As long as the enforcement mechanisms do not violate general laws about life, liberty and property, no one should have any objection. The enforcement mechanisms should comply with the constitutional principles of liberty, justice and equality.
It is important to note that the norms themselves do not have to comply with constitutional principles, but the enforcement of the norms must comply. I could start a new cult of “Parthism” that requires that all women must work outside and all men must read a book a week and take care of the family and the home. As long as people join Parthism voluntarily and live by the norms, no one should have any objection. No secular or women’s rights or men’s rights group should be able to challenge the Parthism norms. However, I should not be able to use any illegal means to keep any member from leaving the cult. If I do, then the rights of the member as a citizen of India come into play and her obligations as a member of Parthism come to an end.

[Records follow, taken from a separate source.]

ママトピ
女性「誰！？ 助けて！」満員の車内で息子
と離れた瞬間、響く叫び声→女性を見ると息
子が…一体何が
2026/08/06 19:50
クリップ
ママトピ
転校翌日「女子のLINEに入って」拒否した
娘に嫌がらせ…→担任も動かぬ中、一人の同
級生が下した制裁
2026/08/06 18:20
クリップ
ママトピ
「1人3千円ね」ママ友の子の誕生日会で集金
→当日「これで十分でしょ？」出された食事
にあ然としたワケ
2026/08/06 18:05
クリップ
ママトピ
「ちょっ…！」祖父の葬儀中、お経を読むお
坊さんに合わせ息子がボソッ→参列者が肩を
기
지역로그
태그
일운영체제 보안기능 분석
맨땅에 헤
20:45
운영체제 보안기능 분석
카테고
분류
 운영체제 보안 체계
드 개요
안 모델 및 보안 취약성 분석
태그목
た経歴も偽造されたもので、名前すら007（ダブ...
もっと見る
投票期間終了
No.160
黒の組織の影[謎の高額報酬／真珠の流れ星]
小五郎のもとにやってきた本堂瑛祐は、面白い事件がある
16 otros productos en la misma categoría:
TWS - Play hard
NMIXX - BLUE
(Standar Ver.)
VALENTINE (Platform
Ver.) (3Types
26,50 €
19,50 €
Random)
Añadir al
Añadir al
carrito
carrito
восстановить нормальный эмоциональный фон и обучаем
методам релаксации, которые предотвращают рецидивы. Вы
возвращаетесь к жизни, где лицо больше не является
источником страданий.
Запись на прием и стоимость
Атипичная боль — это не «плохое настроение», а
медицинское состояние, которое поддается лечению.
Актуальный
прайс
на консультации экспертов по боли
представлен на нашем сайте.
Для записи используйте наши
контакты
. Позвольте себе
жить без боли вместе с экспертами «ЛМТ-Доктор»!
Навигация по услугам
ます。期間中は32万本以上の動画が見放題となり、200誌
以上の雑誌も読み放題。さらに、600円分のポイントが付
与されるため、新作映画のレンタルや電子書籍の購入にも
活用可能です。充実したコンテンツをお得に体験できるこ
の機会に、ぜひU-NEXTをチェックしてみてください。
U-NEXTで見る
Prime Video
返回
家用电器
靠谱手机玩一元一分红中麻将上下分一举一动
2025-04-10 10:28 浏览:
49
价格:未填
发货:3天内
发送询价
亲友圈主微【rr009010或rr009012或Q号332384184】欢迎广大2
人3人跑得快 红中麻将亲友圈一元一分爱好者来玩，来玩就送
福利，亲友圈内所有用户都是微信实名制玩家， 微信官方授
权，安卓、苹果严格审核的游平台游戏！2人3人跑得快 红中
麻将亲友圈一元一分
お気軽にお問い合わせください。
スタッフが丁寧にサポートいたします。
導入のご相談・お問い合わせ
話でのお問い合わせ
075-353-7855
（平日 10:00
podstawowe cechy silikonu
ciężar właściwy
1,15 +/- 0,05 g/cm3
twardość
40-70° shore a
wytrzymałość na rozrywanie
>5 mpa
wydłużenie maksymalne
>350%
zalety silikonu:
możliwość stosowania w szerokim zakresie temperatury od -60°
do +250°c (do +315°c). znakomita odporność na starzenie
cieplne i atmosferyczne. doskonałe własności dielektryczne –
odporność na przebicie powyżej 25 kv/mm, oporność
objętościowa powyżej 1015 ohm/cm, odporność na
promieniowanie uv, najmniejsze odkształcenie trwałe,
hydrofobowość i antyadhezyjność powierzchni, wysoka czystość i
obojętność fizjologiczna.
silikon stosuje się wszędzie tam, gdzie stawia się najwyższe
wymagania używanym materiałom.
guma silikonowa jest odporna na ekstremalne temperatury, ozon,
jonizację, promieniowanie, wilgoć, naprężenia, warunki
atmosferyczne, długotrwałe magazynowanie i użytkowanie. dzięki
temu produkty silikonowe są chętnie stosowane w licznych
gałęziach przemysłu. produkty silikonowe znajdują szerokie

This is the crucial distinction between rights and responsibilities as a citizen of the polity and those as a voluntary member of a community or a cult. This is where the significance of the “generality principle” comes into play—in helping to draw the boundaries between individual as a citizen and as a member of a group. It does not matter which identity of the individual gives rise to the group—religion, gender, caste, class or cycling, belly dancing or wine tasting.
I may choose to live in Ralegan Siddhi or even in a village ruled by a khap panchayat or I may be born there (and therefore have no choice.) As long as the boundaries between a citizen and a community member are clear and as long as the state protects my rights as a citizen, the contents of the personal “laws” or codes or norms do not matter. Libertarianism is about clear demarcation of the boundaries between the personal and the political. It is about individual choice and state accountability.